Repeat the records. Leave nothing out.
#### Stored data ####
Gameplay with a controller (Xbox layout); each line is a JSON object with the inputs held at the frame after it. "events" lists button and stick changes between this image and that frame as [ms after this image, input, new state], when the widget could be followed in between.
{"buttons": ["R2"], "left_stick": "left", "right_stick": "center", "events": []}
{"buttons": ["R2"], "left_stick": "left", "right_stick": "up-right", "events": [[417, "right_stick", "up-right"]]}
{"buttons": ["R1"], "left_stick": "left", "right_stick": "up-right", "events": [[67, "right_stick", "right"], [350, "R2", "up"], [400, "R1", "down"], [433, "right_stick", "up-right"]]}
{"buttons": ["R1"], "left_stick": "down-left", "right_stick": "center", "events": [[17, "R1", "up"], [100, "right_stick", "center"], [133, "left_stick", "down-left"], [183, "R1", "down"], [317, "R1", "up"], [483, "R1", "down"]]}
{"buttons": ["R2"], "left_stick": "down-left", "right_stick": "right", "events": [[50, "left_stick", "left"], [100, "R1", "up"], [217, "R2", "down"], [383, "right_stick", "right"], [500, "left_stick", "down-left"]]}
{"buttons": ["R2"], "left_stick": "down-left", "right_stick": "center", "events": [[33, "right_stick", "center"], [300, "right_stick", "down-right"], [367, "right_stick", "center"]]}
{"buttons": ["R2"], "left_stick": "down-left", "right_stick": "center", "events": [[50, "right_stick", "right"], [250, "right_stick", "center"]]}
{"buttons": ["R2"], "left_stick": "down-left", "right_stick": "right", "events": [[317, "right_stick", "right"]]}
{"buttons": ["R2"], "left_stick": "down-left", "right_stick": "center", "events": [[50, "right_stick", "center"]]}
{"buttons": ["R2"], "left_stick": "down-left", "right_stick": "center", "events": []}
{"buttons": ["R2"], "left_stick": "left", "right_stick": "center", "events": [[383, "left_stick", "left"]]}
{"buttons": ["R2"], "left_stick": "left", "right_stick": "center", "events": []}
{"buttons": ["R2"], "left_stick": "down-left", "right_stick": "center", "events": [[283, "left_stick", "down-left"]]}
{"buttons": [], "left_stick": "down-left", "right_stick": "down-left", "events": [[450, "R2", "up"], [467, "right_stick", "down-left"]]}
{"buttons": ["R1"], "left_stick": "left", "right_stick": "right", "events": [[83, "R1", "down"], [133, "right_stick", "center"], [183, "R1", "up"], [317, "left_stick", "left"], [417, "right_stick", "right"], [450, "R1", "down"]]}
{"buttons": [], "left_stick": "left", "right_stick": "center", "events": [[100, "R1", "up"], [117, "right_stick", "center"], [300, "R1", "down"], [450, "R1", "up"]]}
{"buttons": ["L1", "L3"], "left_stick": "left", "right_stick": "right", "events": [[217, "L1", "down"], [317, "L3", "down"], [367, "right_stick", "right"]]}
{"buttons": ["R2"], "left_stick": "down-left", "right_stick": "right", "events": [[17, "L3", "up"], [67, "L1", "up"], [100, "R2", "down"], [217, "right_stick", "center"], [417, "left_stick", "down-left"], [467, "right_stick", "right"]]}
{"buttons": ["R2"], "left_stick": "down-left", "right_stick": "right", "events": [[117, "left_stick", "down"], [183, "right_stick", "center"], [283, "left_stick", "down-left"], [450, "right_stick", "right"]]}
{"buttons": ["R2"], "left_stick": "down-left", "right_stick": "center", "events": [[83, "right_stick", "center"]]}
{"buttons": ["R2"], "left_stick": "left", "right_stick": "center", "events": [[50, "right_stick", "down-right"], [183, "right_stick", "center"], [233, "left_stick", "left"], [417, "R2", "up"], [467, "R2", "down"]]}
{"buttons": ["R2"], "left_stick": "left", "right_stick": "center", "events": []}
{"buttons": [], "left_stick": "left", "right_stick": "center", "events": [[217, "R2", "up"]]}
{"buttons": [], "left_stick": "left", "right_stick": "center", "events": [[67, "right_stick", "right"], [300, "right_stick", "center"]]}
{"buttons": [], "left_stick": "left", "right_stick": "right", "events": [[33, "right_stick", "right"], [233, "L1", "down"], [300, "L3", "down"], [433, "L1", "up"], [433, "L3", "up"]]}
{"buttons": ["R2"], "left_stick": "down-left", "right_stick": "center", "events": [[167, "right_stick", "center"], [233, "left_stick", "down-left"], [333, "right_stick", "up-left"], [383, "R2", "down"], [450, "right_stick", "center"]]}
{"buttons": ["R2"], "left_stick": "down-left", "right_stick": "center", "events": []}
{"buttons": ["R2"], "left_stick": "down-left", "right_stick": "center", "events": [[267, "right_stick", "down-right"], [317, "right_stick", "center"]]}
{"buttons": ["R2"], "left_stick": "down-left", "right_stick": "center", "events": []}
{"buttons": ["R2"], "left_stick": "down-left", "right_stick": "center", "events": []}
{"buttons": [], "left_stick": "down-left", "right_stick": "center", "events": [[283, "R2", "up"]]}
####
## Answer space
Gameplay with a controller (Xbox layout); each line is a JSON object with the inputs held at the frame after it. "events" lists button and stick changes between this image and that frame as [ms after this image, input, new state], when the widget could be followed in between.
{"buttons": ["R2"], "left_stick": "left", "right_stick": "center", "events": []}
{"buttons": ["R2"], "left_stick": "left", "right_stick": "up-right", "events": [[417, "right_stick", "up-right"]]}
{"buttons": ["R1"], "left_stick": "left", "right_stick": "up-right", "events": [[67, "right_stick", "right"], [350, "R2", "up"], [400, "R1", "down"], [433, "right_stick", "up-right"]]}
{"buttons": ["R1"], "left_stick": "down-left", "right_stick": "center", "events": [[17, "R1", "up"], [100, "right_stick", "center"], [133, "left_stick", "down-left"], [183, "R1", "down"], [317, "R1", "up"], [483, "R1", "down"]]}
{"buttons": ["R2"], "left_stick": "down-left", "right_stick": "right", "events": [[50, "left_stick", "left"], [100, "R1", "up"], [217, "R2", "down"], [383, "right_stick", "right"], [500, "left_stick", "down-left"]]}
{"buttons": ["R2"], "left_stick": "down-left", "right_stick": "center", "events": [[33, "right_stick", "center"], [300, "right_stick", "down-right"], [367, "right_stick", "center"]]}
{"buttons": ["R2"], "left_stick": "down-left", "right_stick": "center", "events": [[50, "right_stick", "right"], [250, "right_stick", "center"]]}
{"buttons": ["R2"], "left_stick": "down-left", "right_stick": "right", "events": [[317, "right_stick", "right"]]}
{"buttons": ["R2"], "left_stick": "down-left", "right_stick": "center", "events": [[50, "right_stick", "center"]]}
{"buttons": ["R2"], "left_stick": "down-left", "right_stick": "center", "events": []}
{"buttons": ["R2"], "left_stick": "left", "right_stick": "center", "events": [[383, "left_stick", "left"]]}
{"buttons": ["R2"], "left_stick": "left", "right_stick": "center", "events": []}
{"buttons": ["R2"], "left_stick": "down-left", "right_stick": "center", "events": [[283, "left_stick", "down-left"]]}
{"buttons": [], "left_stick": "down-left", "right_stick": "down-left", "events": [[450, "R2", "up"], [467, "right_stick", "down-left"]]}
{"buttons": ["R1"], "left_stick": "left", "right_stick": "right", "events": [[83, "R1", "down"], [133, "right_stick", "center"], [183, "R1", "up"], [317, "left_stick", "left"], [417, "right_stick", "right"], [450, "R1", "down"]]}
{"buttons": [], "left_stick": "left", "right_stick": "center", "events": [[100, "R1", "up"], [117, "right_stick", "center"], [300, "R1", "down"], [450, "R1", "up"]]}
{"buttons": ["L1", "L3"], "left_stick": "left", "right_stick": "right", "events": [[217, "L1", "down"], [317, "L3", "down"], [367, "right_stick", "right"]]}
{"buttons": ["R2"], "left_stick": "down-left", "right_stick": "right", "events": [[17, "L3", "up"], [67, "L1", "up"], [100, "R2", "down"], [217, "right_stick", "center"], [417, "left_stick", "down-left"], [467, "right_stick", "right"]]}
{"buttons": ["R2"], "left_stick": "down-left", "right_stick": "right", "events": [[117, "left_stick", "down"], [183, "right_stick", "center"], [283, "left_stick", "down-left"], [450, "right_stick", "right"]]}
{"buttons": ["R2"], "left_stick": "down-left", "right_stick": "center", "events": [[83, "right_stick", "center"]]}
{"buttons": ["R2"], "left_stick": "left", "right_stick": "center", "events": [[50, "right_stick", "down-right"], [183, "right_stick", "center"], [233, "left_stick", "left"], [417, "R2", "up"], [467, "R2", "down"]]}
{"buttons": ["R2"], "left_stick": "left", "right_stick": "center", "events": []}
{"buttons": [], "left_stick": "left", "right_stick": "center", "events": [[217, "R2", "up"]]}
{"buttons": [], "left_stick": "left", "right_stick": "center", "events": [[67, "right_stick", "right"], [300, "right_stick", "center"]]}
{"buttons": [], "left_stick": "left", "right_stick": "right", "events": [[33, "right_stick", "right"], [233, "L1", "down"], [300, "L3", "down"], [433, "L1", "up"], [433, "L3", "up"]]}
{"buttons": ["R2"], "left_stick": "down-left", "right_stick": "center", "events": [[167, "right_stick", "center"], [233, "left_stick", "down-left"], [333, "right_stick", "up-left"], [383, "R2", "down"], [450, "right_stick", "center"]]}
{"buttons": ["R2"], "left_stick": "down-left", "right_stick": "center", "events": []}
{"buttons": ["R2"], "left_stick": "down-left", "right_stick": "center", "events": [[267, "right_stick", "down-right"], [317, "right_stick", "center"]]}
{"buttons": ["R2"], "left_stick": "down-left", "right_stick": "center", "events": []}
{"buttons": ["R2"], "left_stick": "down-left", "right_stick": "center", "events": []}
{"buttons": [], "left_stick": "down-left", "right_stick": "center", "events": [[283, "R2", "up"]]}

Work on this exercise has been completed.